Reputation: 928
We are storing a large number of tweets and blogs feeds into Solr.
Now if the user searches for Twitter mentions like @rohit, records which just contain the word rohit are also being returned. Even if we do an exact match "@rohit", I understand this happens because of use of WordDelimiterFilterFactory which splits on special charaters.

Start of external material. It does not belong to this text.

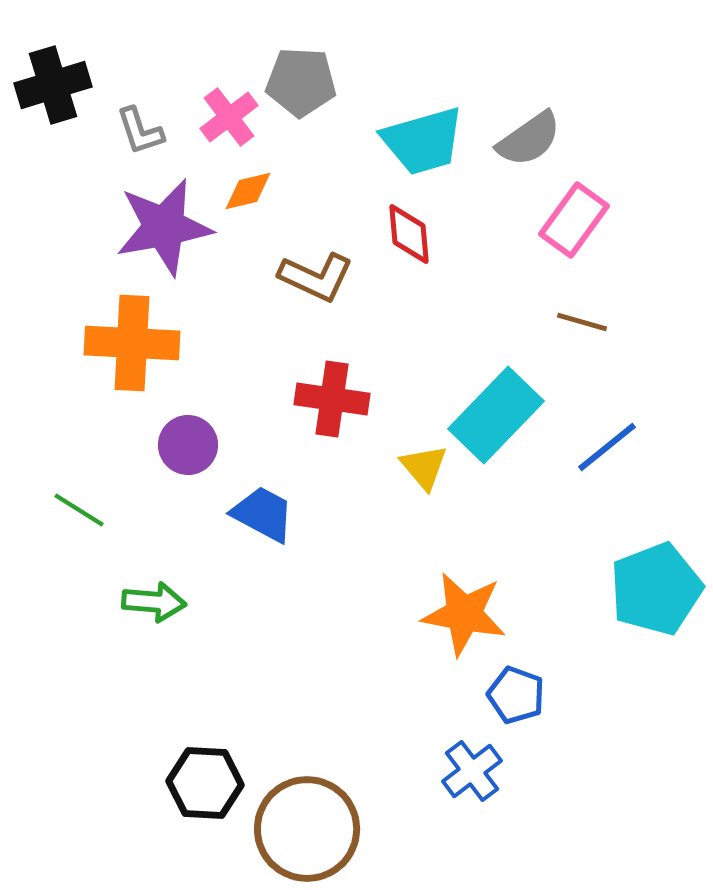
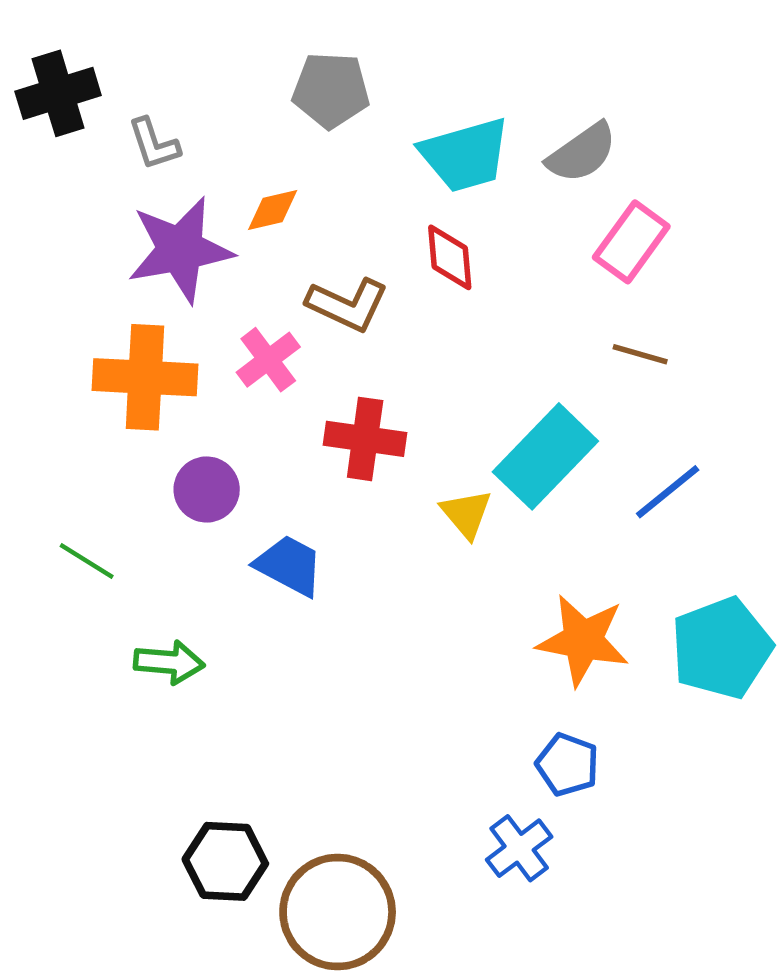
pink cross: (229, 117) -> (268, 360), moved
orange star: (464, 614) -> (583, 640), moved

http://wiki.apache.org/solr/AnalyzersTokenizersTokenFilters#solr.WordDelimiterFilterFactory
How can I force Solr to not return without "@"? I don't want to remove the WordDelimiterFilterFactory, since the splitOnCaseChange and stemEnglishPossessive are helpful.
Upvotes: 0
Views: 271
Reputation: 1401
What I would do is create a new fieldType with the preserveOriginal="1" in it. Then you can create a copyfield into the old fieldType. That way you will end up with two different versions of the field that can both be searched, just because sometimes you will want to search without the '@' as well. What you can do then, if somebody searches with some special characters, like the '@' have them search the preserved original field, otherwise search the default field like normal.
Upvotes: 1
Reputation: 2549
If you set preserveOriginal="1" this problem should be fixed. If not your tokenizer might strip the @, so you have to chose another one like, solr.WhitespaceTokenizerFactory.
Upvotes: 2